On February 18, 2022, the High Court dismissed a lawsuit filed by four claimants who argued that the Government should have given legacy benefit claimants the £20 weekly uplift that had been given to Universal Credit (UC) claimants during the Covid-19 outbreak.
The matter will now move forward to the Court of Appeal for hearing after permission to appeal the High Court’s decision was granted.
The standard allowance component of UC rose by £20 per week from 30 March 2020 to 5 October 2021.
However, recipients of Employment and Support Allowance (ESA) or other “legacy benefits,” such as income support or Job Seeker’s Allowance, were denied a similar increase.
Two ESA claimants, while the other two received income support and JSA, contested this disparity in treatment by requesting judicial review from the High Court, claiming it was unfair since it discriminated against disabled people.
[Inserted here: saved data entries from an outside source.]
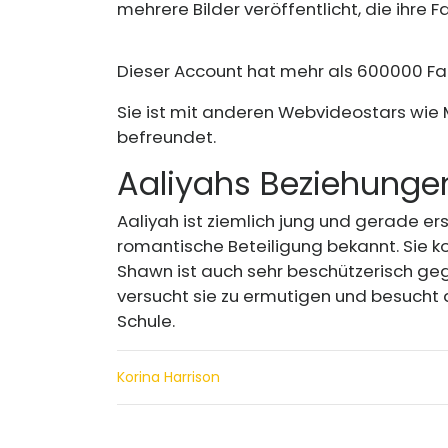
mehrere Bilder veröffentlicht, die ihre 
Dieser Account hat mehr als 600000 Fans,
Sie ist mit anderen Webvideostars wie
befreundet.
Aaliyahs Beziehunge
Aaliyah ist ziemlich jung und gerade er
romantische Beteiligung bekannt. Sie konz
Shawn ist auch sehr beschützerisch geg
versucht sie zu ermutigen und besucht 
Schule.
Korina Harrison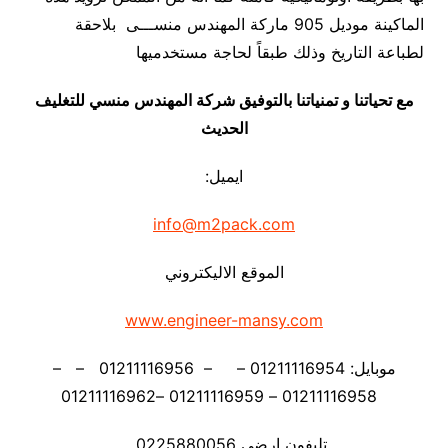
الماكينة موديل 905 ماركة المهندس منســـى بلاحقة
لطباعة التاريخ وذلك طبقاً لحاجة مستخدميها
مع تحياتنا و تمنياتنا بالتوفيق شركة المهندس منسي للتغليف
الحديث
ايميل:
info@m2pack.com
الموقع الاليكتروني
www.engineer-mansy.com
موبايل: 01211116954 – – 01211116956 – –
01211116958 – 01211116959 –01211116962
تليفون ارضي 0225880056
Around two million ESA applicants would have received a total of £1,500 in back payments if the legal case had been successful.
The exclusion of ESA claimants from the £20 weekly increase, according to the High Court, was not illegal discrimination that violated the European Convention on Human Rights.
According to Mr. Justice Swift, who dismissed the lawsuit, indirect discrimination against these disabled persons had “objective justification” and was a “proportionate means of achieving a legitimate aim” permitted under the Equality Act 2020.
He agreed with the reason offered by Therese Coffey (pictured above), secretary of state for department for work and pensions (DWP), that the UC increase was designed to offer additional assistance to people who had lost their jobs owing to the pandemic and were compelled to file for UC for the first time.
Even though the court heard testimony showing people who were new to receiving benefits often had higher rates of savings and were, thus, better able to cover the expenses of the pandemic than existing claimants, he decided in favour of DWP.
News that an appeal has now been granted will bring fresh hope to those who missed on extra financial support, but there remains no guarantee of success.